• **Your objective**
Report every line of the entries that contains the word "evenodd".

• **Record set**
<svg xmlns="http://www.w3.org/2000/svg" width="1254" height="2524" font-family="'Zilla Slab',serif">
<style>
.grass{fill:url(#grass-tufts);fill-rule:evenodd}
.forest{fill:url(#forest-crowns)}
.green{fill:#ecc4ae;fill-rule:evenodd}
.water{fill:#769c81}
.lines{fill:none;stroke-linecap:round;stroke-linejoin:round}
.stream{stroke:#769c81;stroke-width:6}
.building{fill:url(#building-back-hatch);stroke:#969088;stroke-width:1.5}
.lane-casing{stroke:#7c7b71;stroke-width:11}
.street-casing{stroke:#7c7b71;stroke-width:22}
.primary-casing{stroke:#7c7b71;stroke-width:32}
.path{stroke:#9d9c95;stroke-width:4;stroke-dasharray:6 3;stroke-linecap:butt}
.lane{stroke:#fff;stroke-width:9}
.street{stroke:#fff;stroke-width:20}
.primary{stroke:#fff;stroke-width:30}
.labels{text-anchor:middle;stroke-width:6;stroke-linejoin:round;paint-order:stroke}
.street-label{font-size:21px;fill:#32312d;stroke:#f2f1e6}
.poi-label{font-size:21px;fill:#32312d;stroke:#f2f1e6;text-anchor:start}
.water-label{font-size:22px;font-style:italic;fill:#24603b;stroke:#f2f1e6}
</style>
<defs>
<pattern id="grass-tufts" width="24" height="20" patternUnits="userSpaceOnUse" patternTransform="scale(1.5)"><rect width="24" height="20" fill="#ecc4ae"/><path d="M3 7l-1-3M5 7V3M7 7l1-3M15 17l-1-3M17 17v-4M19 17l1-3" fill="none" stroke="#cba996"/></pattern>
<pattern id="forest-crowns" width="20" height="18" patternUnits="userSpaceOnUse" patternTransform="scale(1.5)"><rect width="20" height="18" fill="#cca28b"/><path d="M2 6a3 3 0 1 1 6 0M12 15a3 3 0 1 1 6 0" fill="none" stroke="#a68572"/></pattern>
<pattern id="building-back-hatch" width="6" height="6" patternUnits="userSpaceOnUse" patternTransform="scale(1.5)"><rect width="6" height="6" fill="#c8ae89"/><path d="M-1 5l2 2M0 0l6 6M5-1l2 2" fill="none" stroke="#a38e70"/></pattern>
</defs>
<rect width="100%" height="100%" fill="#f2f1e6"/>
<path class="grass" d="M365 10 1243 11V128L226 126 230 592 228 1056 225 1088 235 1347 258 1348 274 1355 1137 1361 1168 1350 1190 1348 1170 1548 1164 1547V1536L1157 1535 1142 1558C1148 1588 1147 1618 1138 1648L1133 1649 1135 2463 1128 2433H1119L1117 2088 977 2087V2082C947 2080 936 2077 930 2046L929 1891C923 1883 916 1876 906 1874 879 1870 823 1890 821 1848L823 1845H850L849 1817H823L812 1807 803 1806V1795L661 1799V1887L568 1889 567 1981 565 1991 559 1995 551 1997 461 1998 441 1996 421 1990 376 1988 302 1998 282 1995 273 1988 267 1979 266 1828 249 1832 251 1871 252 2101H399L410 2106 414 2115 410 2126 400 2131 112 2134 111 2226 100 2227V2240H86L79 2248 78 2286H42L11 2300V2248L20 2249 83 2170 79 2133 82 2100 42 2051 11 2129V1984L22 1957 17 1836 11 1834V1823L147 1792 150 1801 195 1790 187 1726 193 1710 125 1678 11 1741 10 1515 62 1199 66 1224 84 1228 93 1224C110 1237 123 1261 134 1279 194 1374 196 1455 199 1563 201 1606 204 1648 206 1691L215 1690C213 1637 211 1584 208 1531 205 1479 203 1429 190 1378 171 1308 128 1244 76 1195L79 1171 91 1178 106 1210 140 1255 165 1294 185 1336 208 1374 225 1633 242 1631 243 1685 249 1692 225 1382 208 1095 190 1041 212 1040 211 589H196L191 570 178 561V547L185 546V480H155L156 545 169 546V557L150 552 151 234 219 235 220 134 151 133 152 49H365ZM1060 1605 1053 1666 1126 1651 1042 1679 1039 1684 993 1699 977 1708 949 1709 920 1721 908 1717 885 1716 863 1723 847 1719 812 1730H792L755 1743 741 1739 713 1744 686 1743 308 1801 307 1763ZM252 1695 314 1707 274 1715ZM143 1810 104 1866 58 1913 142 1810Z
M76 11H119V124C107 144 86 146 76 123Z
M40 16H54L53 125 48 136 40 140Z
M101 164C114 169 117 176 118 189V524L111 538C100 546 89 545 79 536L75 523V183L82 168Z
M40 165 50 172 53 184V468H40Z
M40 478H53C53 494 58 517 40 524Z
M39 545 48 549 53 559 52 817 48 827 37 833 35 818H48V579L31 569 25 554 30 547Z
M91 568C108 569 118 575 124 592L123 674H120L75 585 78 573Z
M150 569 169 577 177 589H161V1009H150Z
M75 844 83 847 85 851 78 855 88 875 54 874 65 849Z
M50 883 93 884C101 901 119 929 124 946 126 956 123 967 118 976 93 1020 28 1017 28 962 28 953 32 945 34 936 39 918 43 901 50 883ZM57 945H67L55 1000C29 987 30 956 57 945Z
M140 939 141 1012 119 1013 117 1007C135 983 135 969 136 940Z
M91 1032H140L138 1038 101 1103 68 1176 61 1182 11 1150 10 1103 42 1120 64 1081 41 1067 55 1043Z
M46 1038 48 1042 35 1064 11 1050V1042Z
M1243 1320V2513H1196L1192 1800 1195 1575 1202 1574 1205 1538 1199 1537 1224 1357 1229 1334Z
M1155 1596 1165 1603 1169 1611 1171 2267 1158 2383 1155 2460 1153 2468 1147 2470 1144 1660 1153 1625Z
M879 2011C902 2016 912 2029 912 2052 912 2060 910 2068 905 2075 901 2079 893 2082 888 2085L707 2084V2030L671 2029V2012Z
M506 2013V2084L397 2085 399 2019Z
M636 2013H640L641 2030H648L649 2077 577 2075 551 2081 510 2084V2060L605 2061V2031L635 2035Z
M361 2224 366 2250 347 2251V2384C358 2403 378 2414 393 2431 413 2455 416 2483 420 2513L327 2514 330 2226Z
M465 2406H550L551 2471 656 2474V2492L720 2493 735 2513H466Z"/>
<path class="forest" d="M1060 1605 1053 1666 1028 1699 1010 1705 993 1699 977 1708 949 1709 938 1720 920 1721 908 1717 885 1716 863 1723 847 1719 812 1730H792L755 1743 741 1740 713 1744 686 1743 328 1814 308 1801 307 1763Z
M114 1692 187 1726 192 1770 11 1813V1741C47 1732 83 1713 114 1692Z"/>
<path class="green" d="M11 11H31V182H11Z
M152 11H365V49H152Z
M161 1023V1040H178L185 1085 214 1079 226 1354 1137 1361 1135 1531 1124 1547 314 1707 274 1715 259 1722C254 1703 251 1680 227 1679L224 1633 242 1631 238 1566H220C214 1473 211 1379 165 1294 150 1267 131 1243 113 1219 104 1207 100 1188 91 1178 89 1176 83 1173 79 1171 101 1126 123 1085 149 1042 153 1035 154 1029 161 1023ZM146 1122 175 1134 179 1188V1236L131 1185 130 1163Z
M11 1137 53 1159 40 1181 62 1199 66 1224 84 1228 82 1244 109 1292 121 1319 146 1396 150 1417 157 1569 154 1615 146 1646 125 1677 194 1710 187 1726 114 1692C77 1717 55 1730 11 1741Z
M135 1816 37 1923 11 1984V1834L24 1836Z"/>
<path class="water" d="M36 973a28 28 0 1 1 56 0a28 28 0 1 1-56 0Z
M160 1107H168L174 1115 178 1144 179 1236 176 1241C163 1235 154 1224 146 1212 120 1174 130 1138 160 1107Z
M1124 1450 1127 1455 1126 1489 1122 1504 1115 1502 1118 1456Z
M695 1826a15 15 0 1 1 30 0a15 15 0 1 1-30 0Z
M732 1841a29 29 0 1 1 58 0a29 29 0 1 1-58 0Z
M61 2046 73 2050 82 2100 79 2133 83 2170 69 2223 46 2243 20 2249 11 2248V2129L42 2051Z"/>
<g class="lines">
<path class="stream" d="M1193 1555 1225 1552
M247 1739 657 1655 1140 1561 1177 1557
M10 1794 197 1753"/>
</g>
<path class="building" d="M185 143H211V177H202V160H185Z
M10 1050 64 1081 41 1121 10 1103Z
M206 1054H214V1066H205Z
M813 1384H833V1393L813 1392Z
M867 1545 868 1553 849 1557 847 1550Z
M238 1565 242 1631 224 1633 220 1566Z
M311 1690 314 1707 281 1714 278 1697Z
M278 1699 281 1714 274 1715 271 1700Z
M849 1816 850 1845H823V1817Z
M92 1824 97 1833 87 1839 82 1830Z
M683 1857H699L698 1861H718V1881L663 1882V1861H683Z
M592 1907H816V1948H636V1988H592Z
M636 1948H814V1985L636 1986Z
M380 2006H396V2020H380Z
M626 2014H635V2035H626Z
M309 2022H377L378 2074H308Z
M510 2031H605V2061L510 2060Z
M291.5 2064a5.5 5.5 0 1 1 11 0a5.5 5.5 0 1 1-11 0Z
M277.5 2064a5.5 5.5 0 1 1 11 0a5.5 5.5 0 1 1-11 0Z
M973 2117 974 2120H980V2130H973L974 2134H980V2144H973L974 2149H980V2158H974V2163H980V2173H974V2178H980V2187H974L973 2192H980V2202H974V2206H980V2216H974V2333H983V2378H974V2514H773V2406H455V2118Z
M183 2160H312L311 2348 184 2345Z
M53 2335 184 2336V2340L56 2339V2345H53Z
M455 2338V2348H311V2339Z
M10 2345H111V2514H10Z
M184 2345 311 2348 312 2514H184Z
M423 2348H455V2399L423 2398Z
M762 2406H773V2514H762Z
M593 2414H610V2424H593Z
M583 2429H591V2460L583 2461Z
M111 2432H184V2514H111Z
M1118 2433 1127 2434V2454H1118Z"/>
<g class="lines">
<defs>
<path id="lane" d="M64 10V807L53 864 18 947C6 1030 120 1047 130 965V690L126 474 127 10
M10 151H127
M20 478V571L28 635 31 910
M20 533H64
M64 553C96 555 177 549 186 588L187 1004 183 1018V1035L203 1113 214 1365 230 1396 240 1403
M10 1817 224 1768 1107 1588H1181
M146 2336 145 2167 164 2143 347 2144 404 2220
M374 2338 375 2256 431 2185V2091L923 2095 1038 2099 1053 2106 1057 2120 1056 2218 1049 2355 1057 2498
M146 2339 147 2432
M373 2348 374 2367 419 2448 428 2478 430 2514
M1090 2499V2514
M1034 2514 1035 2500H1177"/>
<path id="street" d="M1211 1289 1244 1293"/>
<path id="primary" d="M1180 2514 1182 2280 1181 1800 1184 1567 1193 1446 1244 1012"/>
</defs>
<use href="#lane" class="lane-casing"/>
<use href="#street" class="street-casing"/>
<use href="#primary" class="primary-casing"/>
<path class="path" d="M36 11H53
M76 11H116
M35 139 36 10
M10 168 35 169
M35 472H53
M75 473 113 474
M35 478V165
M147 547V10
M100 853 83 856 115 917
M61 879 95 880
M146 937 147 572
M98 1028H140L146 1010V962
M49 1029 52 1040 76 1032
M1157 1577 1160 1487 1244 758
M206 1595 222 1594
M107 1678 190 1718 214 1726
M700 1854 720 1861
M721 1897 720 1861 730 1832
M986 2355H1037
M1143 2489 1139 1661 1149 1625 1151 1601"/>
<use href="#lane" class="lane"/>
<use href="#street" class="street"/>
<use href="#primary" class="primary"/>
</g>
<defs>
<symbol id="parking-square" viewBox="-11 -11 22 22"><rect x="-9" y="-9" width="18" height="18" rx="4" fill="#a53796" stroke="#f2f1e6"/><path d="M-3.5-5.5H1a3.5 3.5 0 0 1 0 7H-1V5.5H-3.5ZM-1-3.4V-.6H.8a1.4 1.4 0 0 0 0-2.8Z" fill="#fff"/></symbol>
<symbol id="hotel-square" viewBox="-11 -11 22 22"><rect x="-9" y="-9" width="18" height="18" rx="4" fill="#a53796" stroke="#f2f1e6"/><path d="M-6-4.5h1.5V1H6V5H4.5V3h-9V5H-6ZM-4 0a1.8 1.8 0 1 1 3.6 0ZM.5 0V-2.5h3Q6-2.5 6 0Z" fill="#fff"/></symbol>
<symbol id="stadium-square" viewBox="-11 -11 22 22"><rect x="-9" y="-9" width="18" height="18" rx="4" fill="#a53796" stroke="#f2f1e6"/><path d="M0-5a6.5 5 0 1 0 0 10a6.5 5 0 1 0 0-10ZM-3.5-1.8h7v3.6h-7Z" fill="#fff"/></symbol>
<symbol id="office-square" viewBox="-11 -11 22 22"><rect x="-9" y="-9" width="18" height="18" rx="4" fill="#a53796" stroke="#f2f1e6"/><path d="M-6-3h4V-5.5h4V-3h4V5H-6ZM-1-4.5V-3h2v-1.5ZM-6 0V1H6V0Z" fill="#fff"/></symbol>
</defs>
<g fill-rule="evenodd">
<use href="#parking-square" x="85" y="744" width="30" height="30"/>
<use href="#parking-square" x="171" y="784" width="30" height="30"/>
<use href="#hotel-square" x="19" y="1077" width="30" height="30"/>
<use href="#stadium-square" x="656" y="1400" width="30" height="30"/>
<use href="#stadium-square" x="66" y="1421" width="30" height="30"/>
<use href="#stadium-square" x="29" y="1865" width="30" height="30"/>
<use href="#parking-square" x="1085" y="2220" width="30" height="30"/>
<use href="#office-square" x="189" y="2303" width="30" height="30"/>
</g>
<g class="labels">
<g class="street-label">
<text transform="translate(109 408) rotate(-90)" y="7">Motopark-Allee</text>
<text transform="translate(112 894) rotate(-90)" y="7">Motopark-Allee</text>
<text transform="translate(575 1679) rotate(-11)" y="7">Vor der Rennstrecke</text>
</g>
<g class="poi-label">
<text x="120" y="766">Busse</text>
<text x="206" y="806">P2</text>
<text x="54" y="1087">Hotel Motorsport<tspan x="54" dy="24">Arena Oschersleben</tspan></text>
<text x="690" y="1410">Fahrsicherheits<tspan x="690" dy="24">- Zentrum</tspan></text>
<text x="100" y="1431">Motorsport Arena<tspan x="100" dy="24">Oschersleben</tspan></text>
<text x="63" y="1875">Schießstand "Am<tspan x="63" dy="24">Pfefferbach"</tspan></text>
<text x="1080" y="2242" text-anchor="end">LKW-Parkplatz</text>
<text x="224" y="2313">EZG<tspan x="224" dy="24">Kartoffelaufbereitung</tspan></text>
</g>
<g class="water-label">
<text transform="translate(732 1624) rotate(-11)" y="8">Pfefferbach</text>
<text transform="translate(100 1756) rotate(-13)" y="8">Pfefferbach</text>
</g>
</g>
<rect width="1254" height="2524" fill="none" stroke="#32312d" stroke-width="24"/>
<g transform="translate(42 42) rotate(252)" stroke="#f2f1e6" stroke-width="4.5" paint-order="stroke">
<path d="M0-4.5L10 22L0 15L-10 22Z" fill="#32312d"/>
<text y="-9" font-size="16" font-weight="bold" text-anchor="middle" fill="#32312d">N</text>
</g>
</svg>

• **Exercise result**
.grass{fill:url(#grass-tufts);fill-rule:evenodd}
.green{fill:#ecc4ae;fill-rule:evenodd}
<g fill-rule="evenodd">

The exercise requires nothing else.